Well enough: But in our current USA, there are no traditions, no stability, and no institutions except what has been passed over from the original. And these are dying out, no matter what the older conservatives do to preserve them. Remember, the current USA is over sixty years old; the JC basis, inherited from the original and never maintained, is now almost gone; and its institutions are mutating into pillars for an autocratic State.

Nowadays, in our society with its quasi-socialist government, the specific definition of conservative holds true, but with demented twists. Conservatism wants:

It is now clear that conservatism is, at worst, the political platform of the commercial corporations (which have been shown to exhibit a form of sociopathy, or psychopathy on a social scale) and finance capitalism; and at best, especially as espoused by its social wing, a wishful desire to return to the society of the original United States — a desire that is not just impossible, but (given how corrupt we are now) dangerous.

Given the folly of modern American conservatism, it is not a surprise that its little knee-jerks can be whipped into a mindless froth by the paid political spokesmen of such big communications concerns as AT&T, Verizon and Comcast. The little souls are ignorant of network neutrality, which means the freedom of TCP/IP data packets to travel from source to sink, unimpeded through any network that is part to the Internet. This was the normal state of the Internet until general public invaded the Internet in the 1990's, bringing the corporations and their sociopathic culture along with it.

The knee-jerks, however, are led to believe that network neutrality is some kind of Big Government Conspiracy, which is all it takes to make them weep and gnash their teeth. I admit that such behavior is good practice for their life in the world to come; since when are any of them true followers of Jesus? But, really, the knee-jerks should not waste their tears in support of those who would milk them of their hard-earned cash in their day-to-day lives. They should save their weeping for weddings and funerals and other events that matter to them most. Let AT&T, Verizon and Comcast — which do not give a ◊◊◊◊ for the little souls — look after themselves.

This hostile jab at modern American conservatism is in response to the following Slashdot entry, which I quote in full.

To understand the debate being waged in the United States over Net Neutrality, it's important to understand just how drastically one side has been misled. The leaders of the American Right are spreading the lie that Net Neutrality is a government takeover of the Internet, with the intention of silencing conservative voices. (Limbaugh: All you really have to know about Net Neutrality is that its biggest promoters are George Soros and Google.) This may be hard to believe to those of us who actually know what it's about — reinstating pre-2005 law that ensured Internet providers could discriminate on the basis of volume but not content. Since the opposing side is so badly misinformed, those of us who want the Internet to remain open to innovation and freedom of expression have to help educate them before the debate can really be held.

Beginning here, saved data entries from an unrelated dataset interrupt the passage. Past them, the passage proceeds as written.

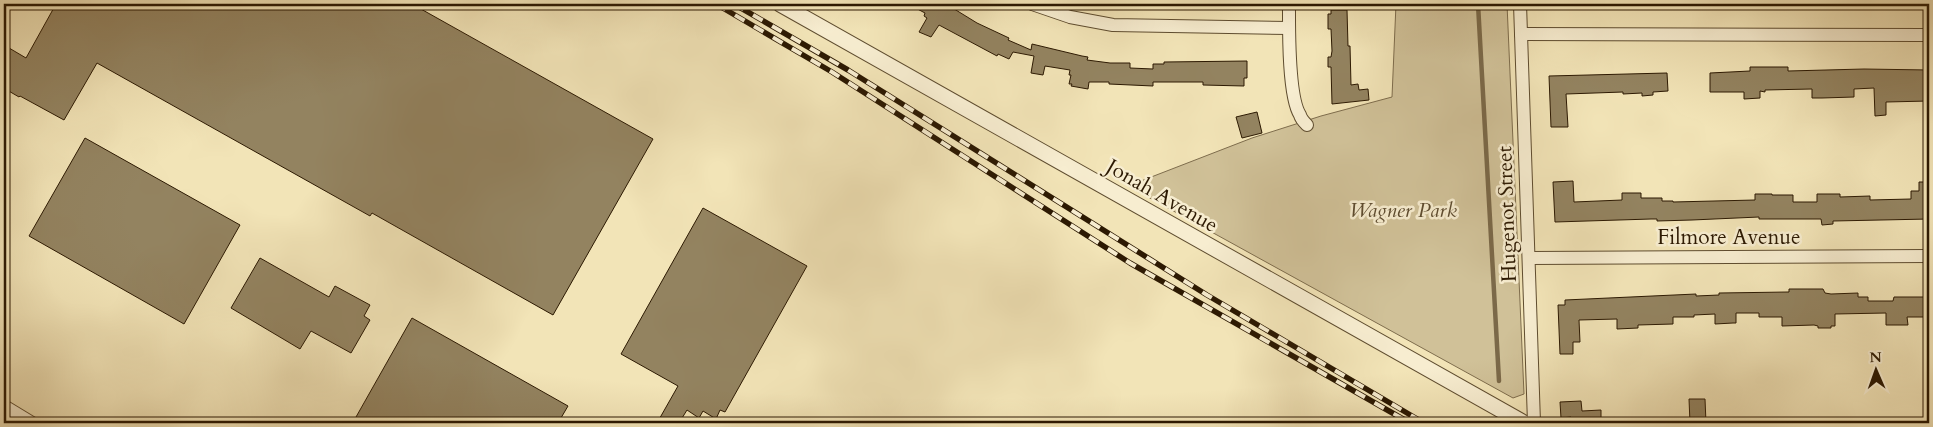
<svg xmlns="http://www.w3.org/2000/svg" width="1933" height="427" viewBox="0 0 1933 427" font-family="Cardo,serif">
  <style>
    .green { fill: #d0c198; stroke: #7e6d4d }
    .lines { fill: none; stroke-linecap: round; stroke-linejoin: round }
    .stream { stroke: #7b6949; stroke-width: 4.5 }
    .building { fill: #938360; stroke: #2c1902 }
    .minor-casing { stroke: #5e4c2f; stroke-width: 14 }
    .tertiary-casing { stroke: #5e4c2f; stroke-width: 17 }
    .minor { stroke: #f7edd0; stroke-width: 12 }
    .tertiary { stroke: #f7edd0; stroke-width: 15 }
    .rail-casing { stroke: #2c1902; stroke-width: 5.5 }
    .rail { stroke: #f7edd0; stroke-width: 4; stroke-dasharray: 11; stroke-linecap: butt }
    .labels { text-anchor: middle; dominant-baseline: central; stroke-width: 5; stroke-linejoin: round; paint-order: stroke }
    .street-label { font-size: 21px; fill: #2c1902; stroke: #f7edd0 }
    .park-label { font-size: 21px; font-style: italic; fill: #5d4b2f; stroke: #f7edd0 }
  </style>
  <rect width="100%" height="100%" fill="#f2e4b7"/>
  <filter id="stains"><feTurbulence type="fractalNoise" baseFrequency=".004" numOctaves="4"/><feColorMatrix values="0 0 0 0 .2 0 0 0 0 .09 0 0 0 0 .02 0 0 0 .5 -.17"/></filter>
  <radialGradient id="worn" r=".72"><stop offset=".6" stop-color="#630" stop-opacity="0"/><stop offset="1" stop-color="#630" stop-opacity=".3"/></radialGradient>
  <!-- green -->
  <path class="green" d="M1396 4H1507L1524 394 1513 398 1128 186 1252 138 1321 116 1392 97Z"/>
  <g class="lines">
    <!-- stream -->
    <path class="stream" d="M1478 4 1499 381"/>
  </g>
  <!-- building -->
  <g class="building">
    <path d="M56 4H103L113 9 116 4H412L653 139 553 315 372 213 370 216 97 63 64 120 20 96 19 97 7 90 8 89 4 86V45L26 58Z"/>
    <path d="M908 4H953L951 7 977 23 1009 38 1008 40 1031 50 1032 44 1082 56 1088 57 1087 60 1110 63H1130V68L1153 69V64H1164V62L1247 61V78H1244V86L1203 85V82H1153V86L1109 84V82H1089L1088 89 1071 86 1072 84H1069L1071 75H1069L1070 70 1045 66 1043 75 1031 73 1034 56 1013 52 1009 59 998 54 997 56 939 25 931 37 919 32 927 18 924 16 925 13Z"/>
    <path d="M1331 10H1347L1348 46H1350L1351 85 1358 84 1359 90 1368 89 1369 100 1332 104 1331 67H1328V57H1331L1332 51 1331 29H1328V14H1331Z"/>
    <path d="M1750 67H1788V71L1864 69 1929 70V101L1886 102V115L1875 116 1874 88 1854 89V97L1822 98H1812V89L1765 90V92L1760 91V98L1744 99V92H1710V73L1750 71Z"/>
    <path d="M1667 73 1668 91 1653 92V95L1642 96V93L1623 94V92L1566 94 1568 127H1551L1549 76Z"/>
    <path d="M1257 112 1262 133 1242 138 1236 117Z"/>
    <path d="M85 138 240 225 184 324 29 236Z"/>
    <path d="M1573 181 1574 202 1622 200V193H1641V198H1662V201H1673V202L1755 200V194H1772V195H1793V202H1817V194H1840V197L1870 196V200L1911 199V191H1919V182H1929V219L1833 221V224L1822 225 1821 219H1759V217L1692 220 1657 221V219H1651L1555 222 1553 182Z"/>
    <path d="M703 208 807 266 725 412 720 410 716 419 703 411 699 418 687 410 679 423H657L678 386 621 354Z"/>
    <path d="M260 258 329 297 335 286 370 305 364 316 370 320 351 353 311 331 300 349 231 308Z"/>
    <path d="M1789 289H1823L1825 293 1831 294 1858 293V297H1868V301H1893L1894 297H1929V317H1907L1908 325H1886V313L1835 314V326H1831V328H1818V326L1814 325 1782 326V317H1759V313H1736V323H1733L1715 324V314L1694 315V317H1673V324L1638 325V328L1617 329V319L1579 320 1580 342H1573V354H1560L1558 305H1565V300L1696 294V296L1719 295V293L1789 292Z"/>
    <path d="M412 318 568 406 558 423H368L356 417Z"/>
    <path d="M1689 399H1705L1706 423H1690Z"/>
    <path d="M1581 401 1582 411 1601 410V422H1571V417L1561 418 1560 402Z"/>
  </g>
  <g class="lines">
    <!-- minor casing -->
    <g class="minor-casing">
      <g id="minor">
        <path d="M1032 4 1070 17 1113 25 1289 28"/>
        <path d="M1289 4C1289 28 1288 96 1300 115 1301 119 1304 122 1307 125"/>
        <path d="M1520 4 1534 423"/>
        <path d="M1521 34 1929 35"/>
        <path d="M1529 258 1929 256"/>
        <path d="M4 406 32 423"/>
      </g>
    </g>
    <!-- tertiary casing -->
    <g class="tertiary-casing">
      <path id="tertiary" d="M780 4 1524 423"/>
    </g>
    <!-- minor -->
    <use href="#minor" class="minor"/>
    <!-- tertiary -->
    <use href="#tertiary" class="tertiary"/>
    <!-- rail casing -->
    <g class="rail-casing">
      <g id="rail">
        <path d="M716 4 832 72 1130 263 1410 423"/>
        <path d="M734 4 848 70 1207 295 1424 423"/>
      </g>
    </g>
    <!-- rail -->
    <use href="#rail" class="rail"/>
  </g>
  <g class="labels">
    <!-- street labels -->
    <g class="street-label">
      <text transform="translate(1162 196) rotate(30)">Jonah Avenue</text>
      <text transform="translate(1507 214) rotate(-92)">Hugenot Street</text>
      <text x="1729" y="237">Filmore Avenue</text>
    </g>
    <!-- park labels -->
    <g class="park-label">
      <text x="1403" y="210">Wagner Park</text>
    </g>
  </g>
  <!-- margin -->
  <rect width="1933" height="427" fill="none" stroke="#f2e4b7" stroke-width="20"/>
  <rect x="5" y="5" width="1923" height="417" fill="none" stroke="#2c1902" stroke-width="2.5"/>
  <rect x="10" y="10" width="1913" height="407" fill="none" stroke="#2c1902"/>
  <!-- north arrow -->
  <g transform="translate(1876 370) rotate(358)" stroke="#f7edd0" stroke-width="4" paint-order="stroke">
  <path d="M0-4L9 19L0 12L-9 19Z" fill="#2c1902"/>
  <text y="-8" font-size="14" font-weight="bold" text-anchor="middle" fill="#2c1902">N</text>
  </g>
  <rect width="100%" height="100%" filter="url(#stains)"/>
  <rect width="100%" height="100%" fill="url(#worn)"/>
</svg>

Most of the responses to the entry fall in the category of a combined case of blind partisanship (they support it, so we must oppose it because they're the other side), stupidity, and a free market isn't defined by the presence of competition or the ability for all parties to make free, informed choices, but rather whether large corporations have any restrictions on them or not. Stupidity is really willful ignorance, since the idea of stupidity is covered by blind partisanship, and anything other than the presence of competition or the ability for all parties to make free, informed choices is not a free market! Corporate culture is a private autocracy, hierarchically structured, driven by status and the threat of dismissal. Corporate culture is not free in any sense of the word, and supporting its will in the political arena makes one as much an autocrat as any executive.